Still sporadic, expect to be so for the foreseeable future. But links, they do pile up...
At DailyFinance this weekend, I wrote about Rick Riordan and his extremely successful Percy Jackson novels for children, and what it might take to transform him from the publishing phenomenon he is now to a wider, more cultural phenomenon.
Otto Penzler owns 58,000 first editions, splendidly on display in his Connecticut home, but he emphasizes to the NYT that he's "not a rich guy." Okay, I'm surprised that was part of the story's headline, because the whole point of the Edgar-award winning THE LINEUP was to raise extra capital to keep the Mysterious Bookshop afloat, and I was glad to see the recent British thrillers auction at Swann brought in some good money, especially for the Ian Fleming first editions.
Peter Temple was a surprise winner of the Miles Franklin Prize for his newest crime novel TRUTH, which has the Guardian wondering if a crime novel can win the Booker.

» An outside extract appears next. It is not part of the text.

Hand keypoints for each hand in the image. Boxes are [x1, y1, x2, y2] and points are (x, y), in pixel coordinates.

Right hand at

Sure, if one is submitted, but with publishers restricted to only two titles per year, the likelihood is pretty slim - and is also why CHILD 44, when it was longlisted a couple of years ago, raised proverbial eyebrows.
On the review front: Oline Cogdill enjoys Craig Johnson's new mystery, while Margaret Cannon has her Globe & Mail roundup, Adam Woog did his for the Seattle Times earlier in the month, as did the Times' Marcel Berlins, while Randy Michael Signor does the same this weekend for the Chicago Sun-Times, as does Jake Kerridge for the Telegraph and John O'Connell for the Guardian. Maureen Corrigan picked thrilling summer reads for NPR, and Patrick Anderson is crazy for Alan Furst.

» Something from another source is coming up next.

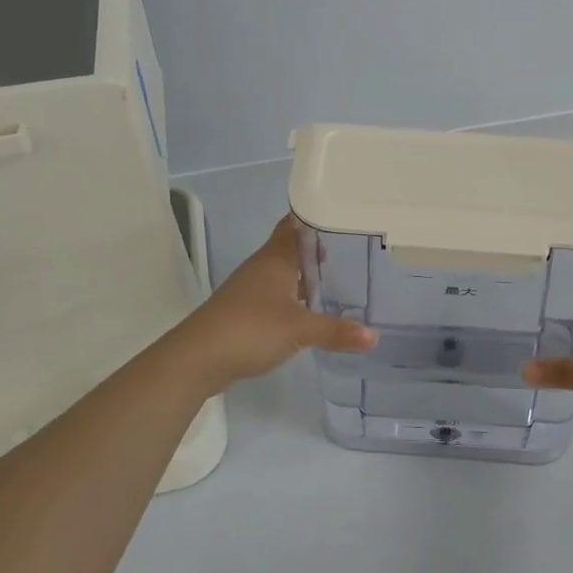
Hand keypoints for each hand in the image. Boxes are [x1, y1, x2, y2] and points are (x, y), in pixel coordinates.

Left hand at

That said, I can absolutely see Adam Ross's crime-ish debut MR. PEANUT racking up or being nominated for a slew of awards. He talked with the Nashville Scene and the Pittsburgh Tribune-Review about the making of this inventive, Escher-like book.
Nick Bantock, whose GRIFFIN AND SABINE novels were all over the bestseller lists in the early 1990s, is exhibiting his body of work in the Denver area.
Let the David Mitchell media circus begin in earnest in the United States! His wonderful new novel THE THOUSAND AUTUMNS OF JACOB DE ZOET is out on Tuesday, and the NYT Magazine features a lengthy piece on Mitchell and his life & work by Wyatt Mason.
In 2007, literary agent Harriet Wasserman closed up her shop and disappeared. As the Daily Beast reports, it has a lot to do with stealing royalty money from some awfully prestigious clients.
John Updike's literary archive is full of treasure troves, as Sam Tanenhaus discovers and reports back on.
Someone had to write a hit piece on TO KILL A MOCKINGBIRD, so why not Allen Barra? Meanwhile, a Daily Mail reporter meets the 84-year-old Harper Lee, on the condition that there is to be no talk of the book - ever.
And finally, the new mayor of Reykjavik is kind of awesome.